What to produce: In the book comments below, list the number of every comment signed by Pussreboots.

Excerpt:
┌──

This was one of my favorite books as a child! I have to look it up at the library and see what my son thinks about it!



Comment #2: Tuesday, April 28, 2009 at 22:11:04

Pussreboots

My oldest didn't like it until he was about five. My youngest is nearly three and already loves it. Happy reading!



Comment #3: Tuesday, April, 28, 2009 at 04:45:28

Sumthinblue

This is one of the books in my wishlist. I discovered the book in college, as it didn't really make it big here in the Philippines, but have been combing through bargain bookstores for a copy ever since. Hopefully one day I'll strike gold and get myself a copy :)



Comment #4: Tuesday, April 28, 2009 at 22:15:22

Pussreboots

Good luck!



Comment #5: Tuesday, April, 28, 2009 at 10:53:27

Lady Z

I love both this book and the short film, which I hadn't seen for years. Thanks for the review!

BTW, have you seen the Simon cartoons recently? You can find them on YouTube -- another favorite from my childhood about a similar concept. (And fodder for one of Mike Meyers' funnier SNL sketches!)



Comment #6: Tuesday, April 28, 2009 at 22:17:12

Pussreboots

I haven't seen or heard of the Simon cartoons.



Comment #7: Saturday, May, 2, 2009 at 10:44:45

Molly

I absolutely LOVED reading this book to all 3 of my children - and I anxiously await the time to share it with my grandchildren!



Comment #8: Saturday, May 2, 2009 at 16:11:54

Pussreboots

I have fond memories of being read it by my grandfather. He happened to be named Harold and looked like a grown up version of the boy in the book.

└──

Record extracts:
┌──

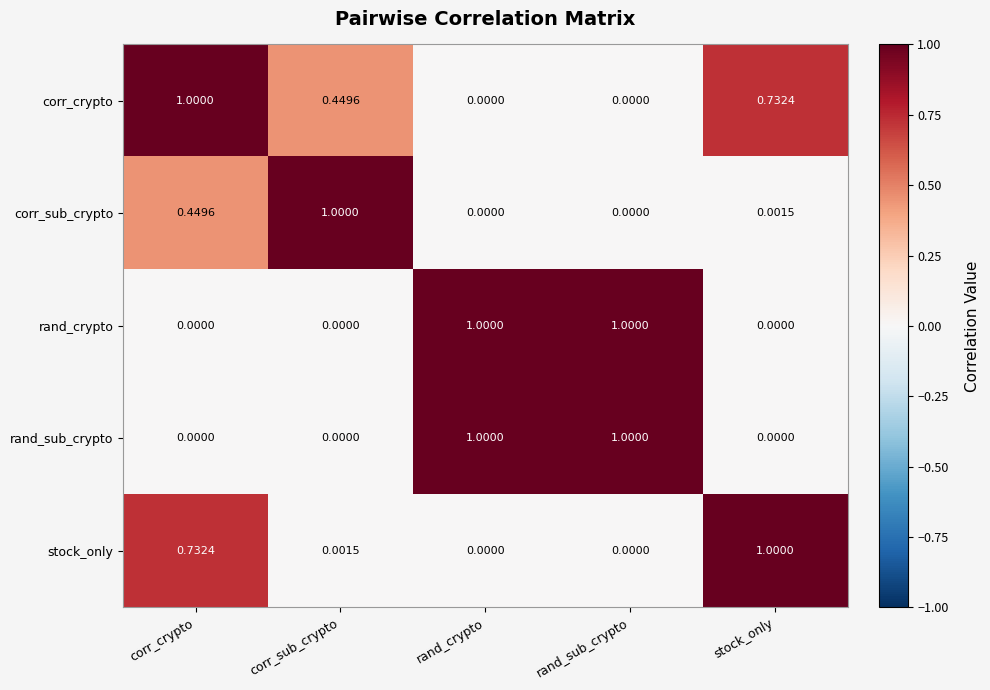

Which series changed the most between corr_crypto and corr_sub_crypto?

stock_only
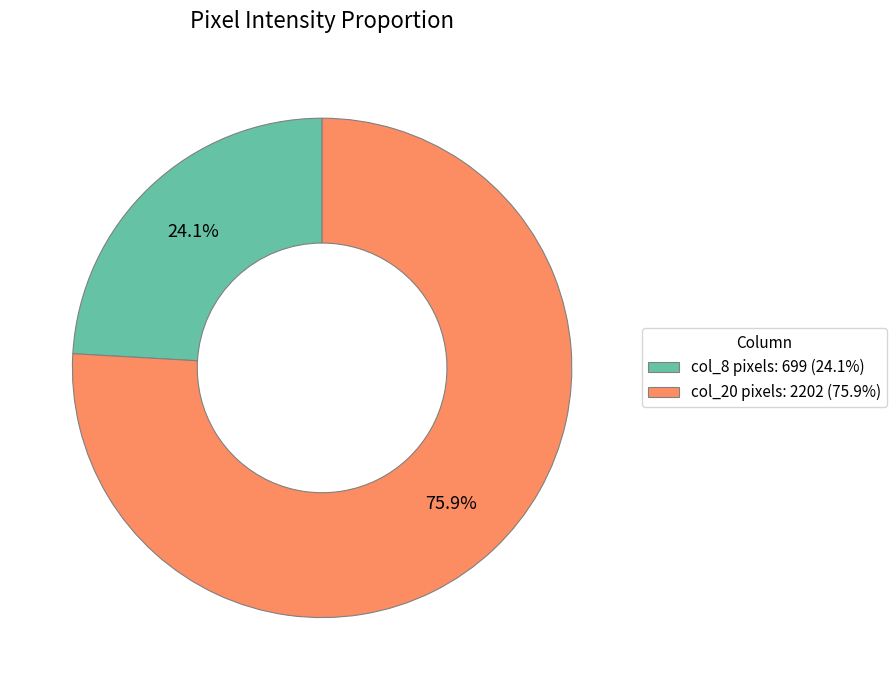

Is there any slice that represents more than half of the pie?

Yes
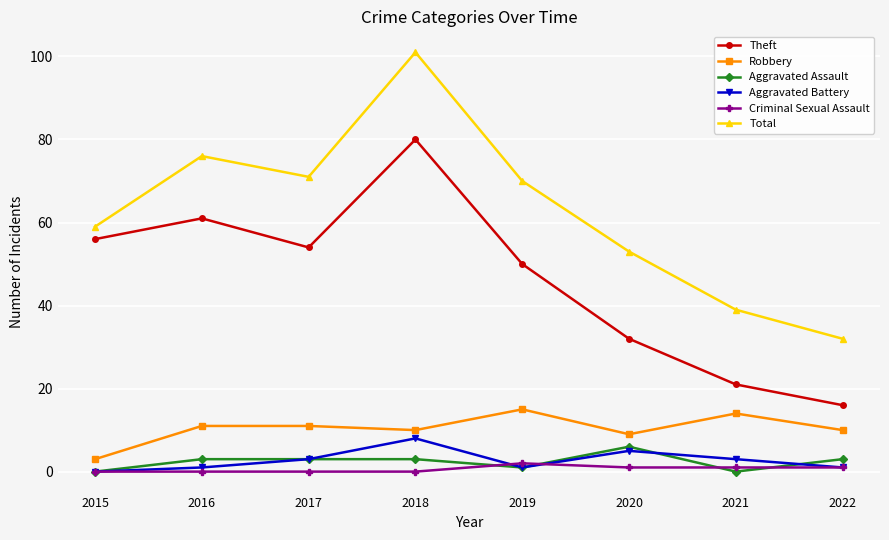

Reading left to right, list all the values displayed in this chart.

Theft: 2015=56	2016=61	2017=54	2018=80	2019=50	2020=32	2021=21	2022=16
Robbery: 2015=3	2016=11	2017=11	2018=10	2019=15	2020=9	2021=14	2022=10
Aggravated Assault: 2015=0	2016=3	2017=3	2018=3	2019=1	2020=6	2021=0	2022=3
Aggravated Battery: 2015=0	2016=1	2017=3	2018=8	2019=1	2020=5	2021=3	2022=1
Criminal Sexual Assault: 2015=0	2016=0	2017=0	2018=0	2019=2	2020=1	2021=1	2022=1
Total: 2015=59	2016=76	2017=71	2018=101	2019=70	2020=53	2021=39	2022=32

└──

Problem solution: Comment #2, Comment #4, Comment #6, Comment #8